The Steve who was most passionate about starting a revolution with cheap, accessible computers was named Wozniak.


Early in the history of computing two camps formed: the 'AI' camp that proclaimed that computers would soon be able to figure everything out on their own and 'mind amplification' camp that held that computers would become an extension to the human mind. The whole personal computing movement and thus early Apple grew out of the second camp. Alan Kay is a great representative of the second camp.

Of course, Apple soon figured out that what sells is not mind amplification tools but 'appliances' and under second Steve they became really good at producing those.


Jobs explicitly compares the computer to the bicycle -- a machine which amplifies human action and capability and turns an ungainly biped into the most efficiently locomoting land animal (or any animal) ever.

There's much to be said for the concept.


For one thing, it was open. You could install your own software on it.


It was so open that your software which could write all over the memory space of other programs: https://en.wikipedia.org/wiki/Mac_OS_memory_management

Then OSX introduced virtual memory. Programs became a little bit safer.

Then in later versions, Application Sandboxing, code signing, etc.

Every step of the way programs can do less but are safer for the OS.


> Every step of the way programs can do less but are safer for the OS.
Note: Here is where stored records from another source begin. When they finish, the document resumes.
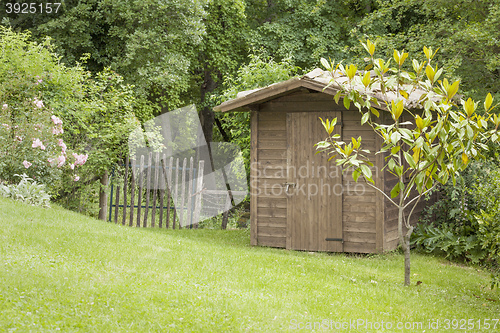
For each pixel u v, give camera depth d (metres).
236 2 18.42
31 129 10.01
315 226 9.43
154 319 4.20
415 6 16.80
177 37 16.41
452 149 6.10
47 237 6.84
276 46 18.89
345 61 18.39
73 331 3.68
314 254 9.14
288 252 9.24
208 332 4.09
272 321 4.57
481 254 9.00
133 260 6.41
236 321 4.42
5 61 11.09
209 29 19.05
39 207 9.15
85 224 8.47
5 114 10.02
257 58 13.76
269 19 21.06
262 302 5.16
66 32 16.42
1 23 15.96
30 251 5.93
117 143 12.30
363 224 9.16
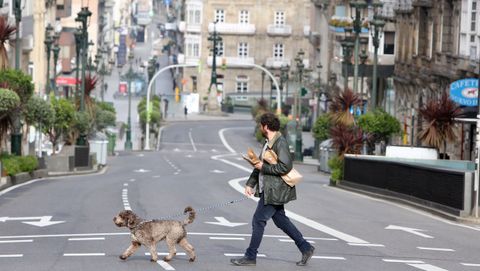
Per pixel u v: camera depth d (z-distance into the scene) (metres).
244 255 18.31
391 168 37.09
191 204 31.42
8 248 19.94
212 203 31.86
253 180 17.73
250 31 169.12
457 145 56.62
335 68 104.06
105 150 66.88
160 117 121.06
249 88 170.75
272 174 17.25
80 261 18.06
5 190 37.34
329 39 116.25
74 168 57.25
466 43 57.72
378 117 53.03
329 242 21.56
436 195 31.56
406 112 75.44
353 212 30.14
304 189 42.62
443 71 62.75
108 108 94.06
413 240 22.70
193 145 108.31
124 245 20.38
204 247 20.08
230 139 116.88
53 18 118.19
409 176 34.72
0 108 40.81
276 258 18.61
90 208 29.30
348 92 58.28
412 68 73.50
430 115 47.62
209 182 45.31
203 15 170.00
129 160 78.12
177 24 194.50
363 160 41.59
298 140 84.88
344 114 58.12
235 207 29.92
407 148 45.94
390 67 81.44
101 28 186.75
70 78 123.31
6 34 47.16
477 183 28.73
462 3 58.88
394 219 28.31
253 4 169.75
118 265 17.56
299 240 17.73
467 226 27.47
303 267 17.64
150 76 144.25
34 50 101.19
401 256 19.70
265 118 17.34
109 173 58.50
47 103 51.47
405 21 77.12
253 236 17.50
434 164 36.06
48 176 52.06
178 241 17.89
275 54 170.38
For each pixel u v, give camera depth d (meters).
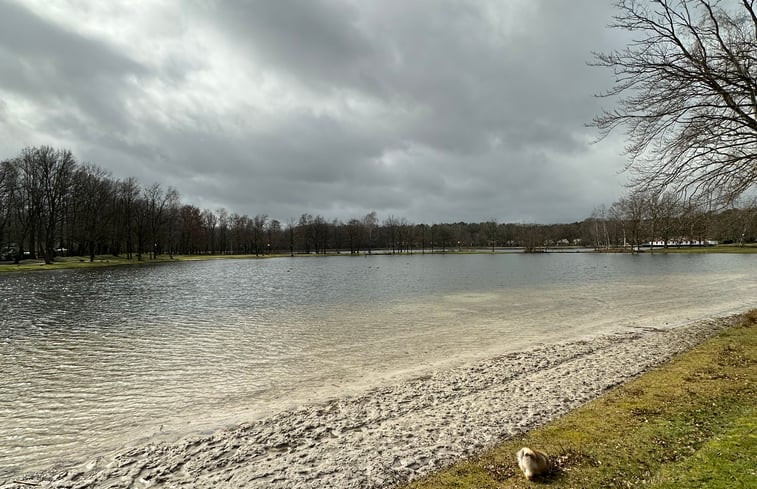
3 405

The important thing here is that it's a tradeoff, not an universal good. And a tradeoff that I personally don't like very much. Doing fun and interesting things keeps getting harder and harder because you have to jump through increasing amount of security hoops. For instance, reading and writing memory of other programs enabled you to do tweaks that are now almost impossible to perform.

I understand the need for change, now that a computer is expected to be connected and running untrusted third-party code by default. But we've lost something with that change, and I wish for a way to get it back.
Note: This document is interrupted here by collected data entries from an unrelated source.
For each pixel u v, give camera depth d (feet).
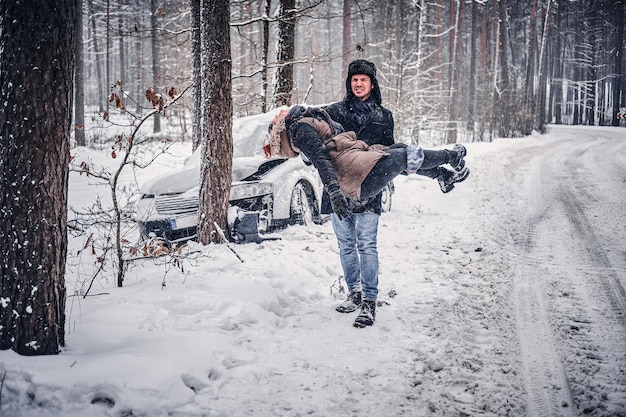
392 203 33.06
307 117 13.25
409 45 101.35
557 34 186.19
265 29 37.99
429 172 13.97
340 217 12.06
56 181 10.47
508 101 111.55
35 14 9.82
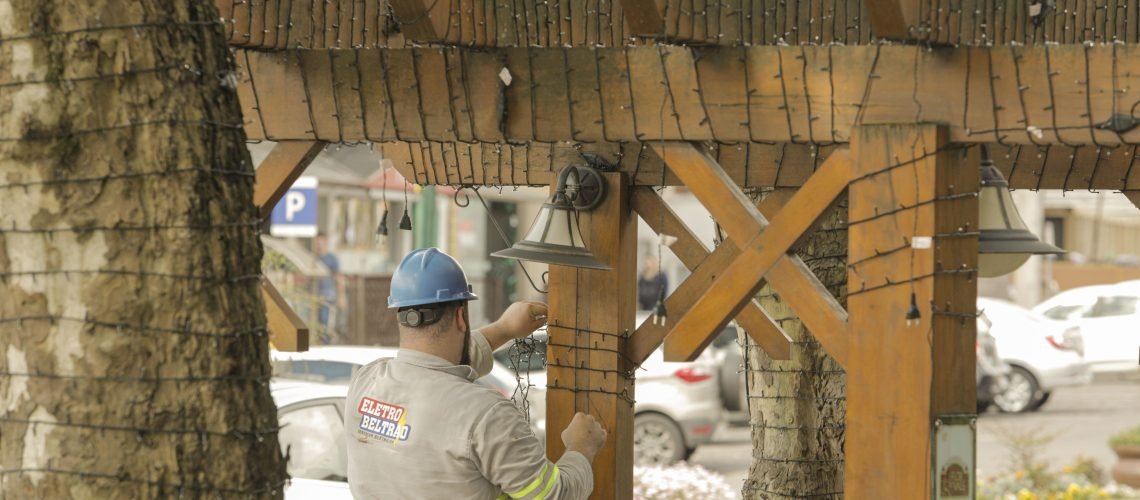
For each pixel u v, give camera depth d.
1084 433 34.84
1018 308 40.16
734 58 8.16
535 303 10.45
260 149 25.48
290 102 9.08
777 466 12.91
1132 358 41.25
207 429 4.99
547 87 8.62
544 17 9.37
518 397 24.02
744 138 8.16
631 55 8.43
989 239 9.27
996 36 8.48
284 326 10.29
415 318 8.49
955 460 7.70
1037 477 25.39
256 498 5.11
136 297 4.97
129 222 4.98
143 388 4.97
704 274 9.78
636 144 9.90
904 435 7.65
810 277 8.05
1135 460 26.36
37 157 4.98
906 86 7.71
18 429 5.01
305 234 24.22
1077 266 70.00
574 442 9.15
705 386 28.20
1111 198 73.44
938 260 7.65
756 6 9.41
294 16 9.01
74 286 4.98
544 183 11.22
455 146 11.41
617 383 9.75
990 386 39.09
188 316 4.98
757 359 13.11
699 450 31.38
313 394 15.10
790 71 8.02
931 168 7.59
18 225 5.00
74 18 4.97
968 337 7.73
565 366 9.84
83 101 4.98
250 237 5.21
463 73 8.77
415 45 8.88
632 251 10.15
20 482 5.00
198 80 5.09
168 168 4.98
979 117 7.55
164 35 5.03
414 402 8.30
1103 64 7.31
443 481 8.20
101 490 4.95
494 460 8.11
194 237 4.99
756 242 8.18
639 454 28.05
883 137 7.73
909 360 7.64
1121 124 7.27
For a while at the beginning, you needed a Lisa to program one. Maybe things will change with iDevices and we won't need the mac anymore?


I don't mind needing a Mac, it's the required signing that bothers me.


you can run software on macOS that isn't signed by apple.


Not on the iPhone, and you know it.


You can, for zero cost, run arbitrary code, without a paid Apple signature, on your own personal iPhone. You just need a Mac.

What you can't do is distribute a binary for general use without paying Apple ($100/year) to sign your code.


Seriously? Explain that to the 500 person company that I'm writing an app for.

We have to pay $299/year to Apple just for the privilege of putting software on our own fucking devices. That's some bullshit right there.

The free option is worth exactly shit for such a large organization.

The $100/year is to get in the public app store where your app must obey every arbitrary rule that Apple invents. They actually have a clause that says they can kick you out of the store for any reason they want without justification.

Why does anyone defend that sort of behavior?


It's the cleanest mass market app store in existence.

Highest quality apps, least malware.


Good for Apple. None of that would change if there was a simple free option for sideloading though.


People wouldn't sideload malware?


Apple having a safe store wouldn't change.


But would they still have a safe platform?


You moved the goal posts.

But yes, it could still absolutely be safe. Why do you think otherwise? Does Apple hold a patent on publishing malware-free apps? No. They do not.


The intent is keeping the entire platform free from malware and junk.

Your app may be malware free, but it's pretty obvious there are many others which would not be.


Sure. Great. It's not an open platform though and you cannot run your own software on it if you're a business.

So that really sucks for a lot of businesses. Nothing you've said has countered that. I'm really happy that your concerns have been met. Mine and millions of others' haven't.


What you can't do is distribute a binary for general use without paying Apple ($100/year) to sign your code.

Exactly. It's a locked down platform.